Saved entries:
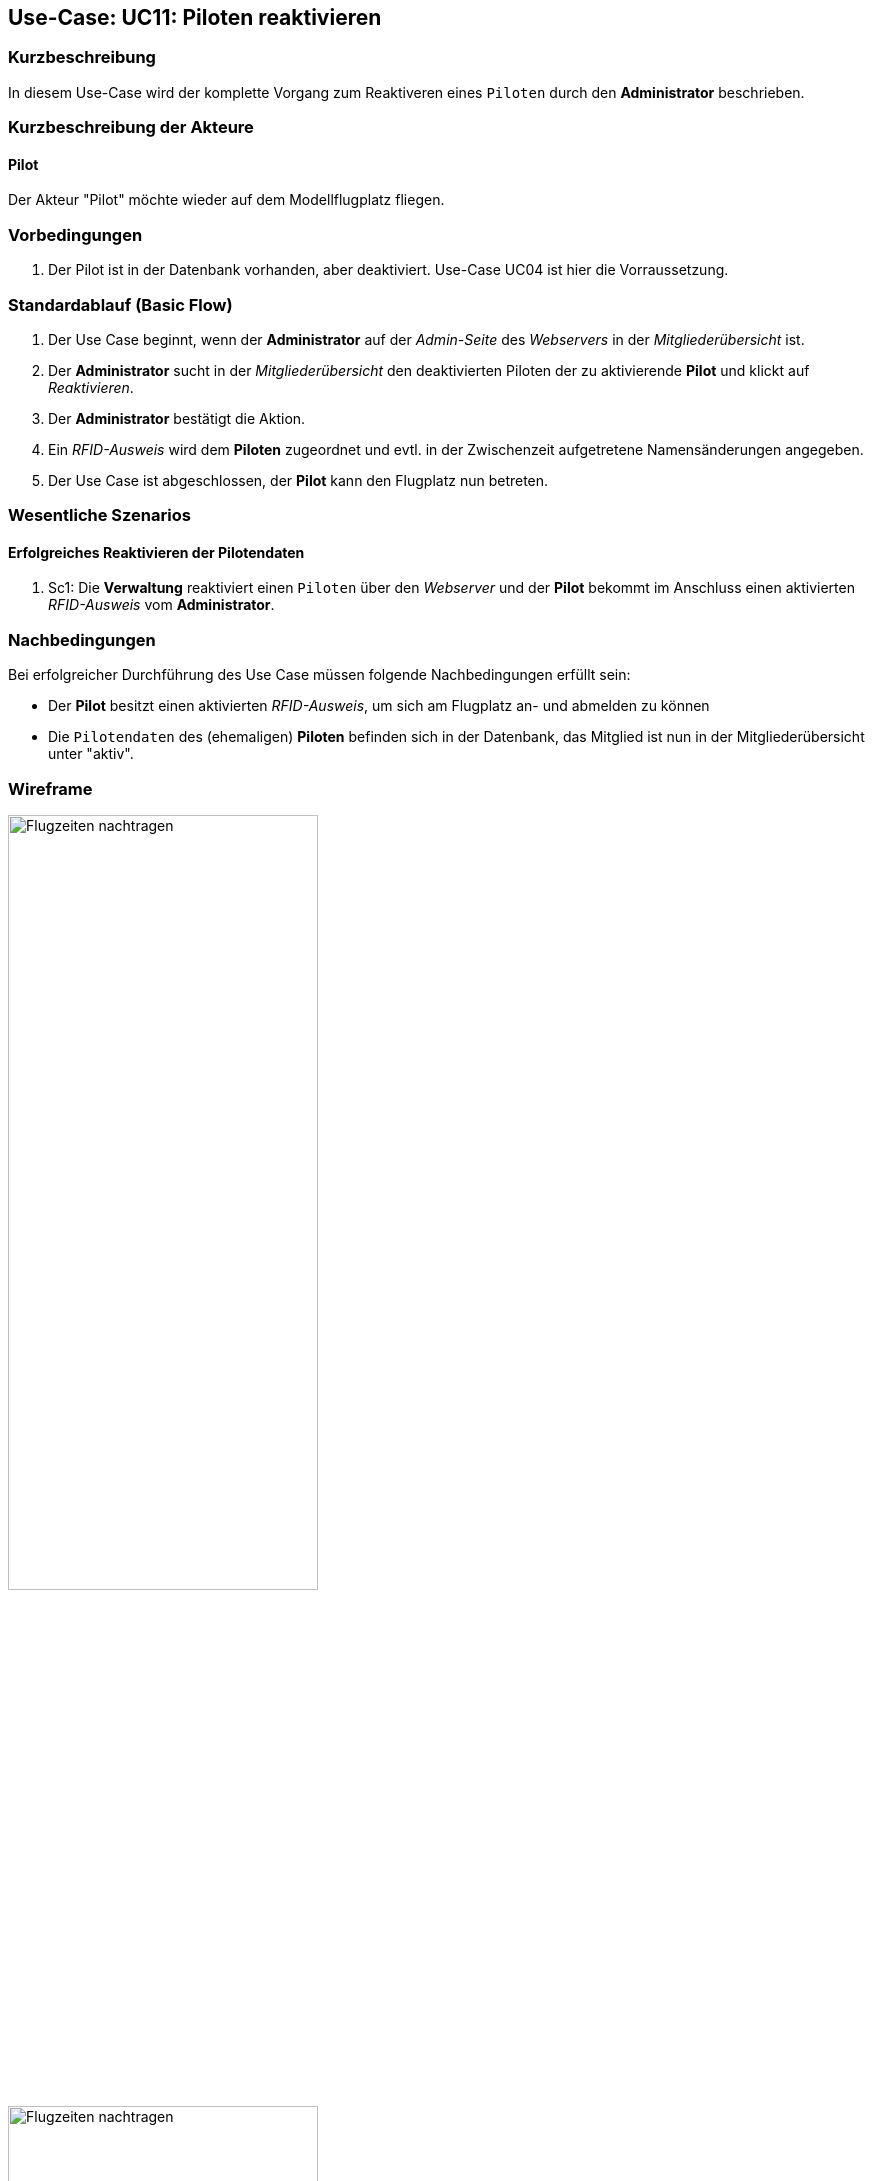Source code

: == Use-Case: UC11: Piloten reaktivieren
:imagesdir: images/Verwaltung
===	Kurzbeschreibung
In diesem Use-Case wird der komplette Vorgang zum Reaktiveren eines `Piloten` durch den *Administrator* beschrieben.

===	Kurzbeschreibung der Akteure
==== Pilot
Der Akteur "Pilot" möchte wieder auf dem Modellflugplatz fliegen.

=== Vorbedingungen
. Der Pilot ist in der Datenbank vorhanden, aber deaktiviert. Use-Case UC04 ist hier die Vorraussetzung.

=== Standardablauf (Basic Flow)

. Der Use Case beginnt, wenn der *Administrator* auf der _Admin-Seite_ des _Webservers_ in der _Mitgliederübersicht_ ist.
. Der *Administrator* sucht in der _Mitgliederübersicht_ den deaktivierten Piloten der zu aktivierende *Pilot* und klickt auf _Reaktivieren_.
. Der *Administrator* bestätigt die Aktion.
. Ein _RFID-Ausweis_ wird dem *Piloten* zugeordnet und evtl. in der Zwischenzeit aufgetretene Namensänderungen angegeben.
. Der Use Case ist abgeschlossen, der *Pilot* kann den Flugplatz nun betreten.

=== Wesentliche Szenarios

==== Erfolgreiches Reaktivieren der Pilotendaten
. Sc1: Die *Verwaltung* reaktiviert einen `Piloten` über den _Webserver_ und der *Pilot* bekommt im Anschluss einen aktivierten _RFID-Ausweis_ vom *Administrator*.

===	Nachbedingungen
Bei erfolgreicher Durchführung des Use Case müssen folgende Nachbedingungen erfüllt sein:

* Der *Pilot* besitzt einen aktivierten _RFID-Ausweis_, um sich am Flugplatz an- und abmelden zu können
* Die `Pilotendaten` des (ehemaligen) *Piloten* befinden sich in der Datenbank, das Mitglied ist nun in der Mitgliederübersicht unter "aktiv".

// === Besondere Anforderungen
// ==== Usability

// * Um das versehentliche Reaktivieren eines *Pilotens* zu verhinden, sollte es ein Popup (o.ä.) geben, wo der Vorgang bestätigt werden muss.

=== Wireframe

image::Pilotenübersicht_deaktiv.png[Flugzeiten nachtragen, width=60%]

image::Pilot_reaktivieren.png[Flugzeiten nachtragen, width=60%]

WHAT YOU HAVE TO DO: Find the lines in the data that hold the word "wird". Reply with how many there are and nothing more.

EXERCISE RESPONSE: 2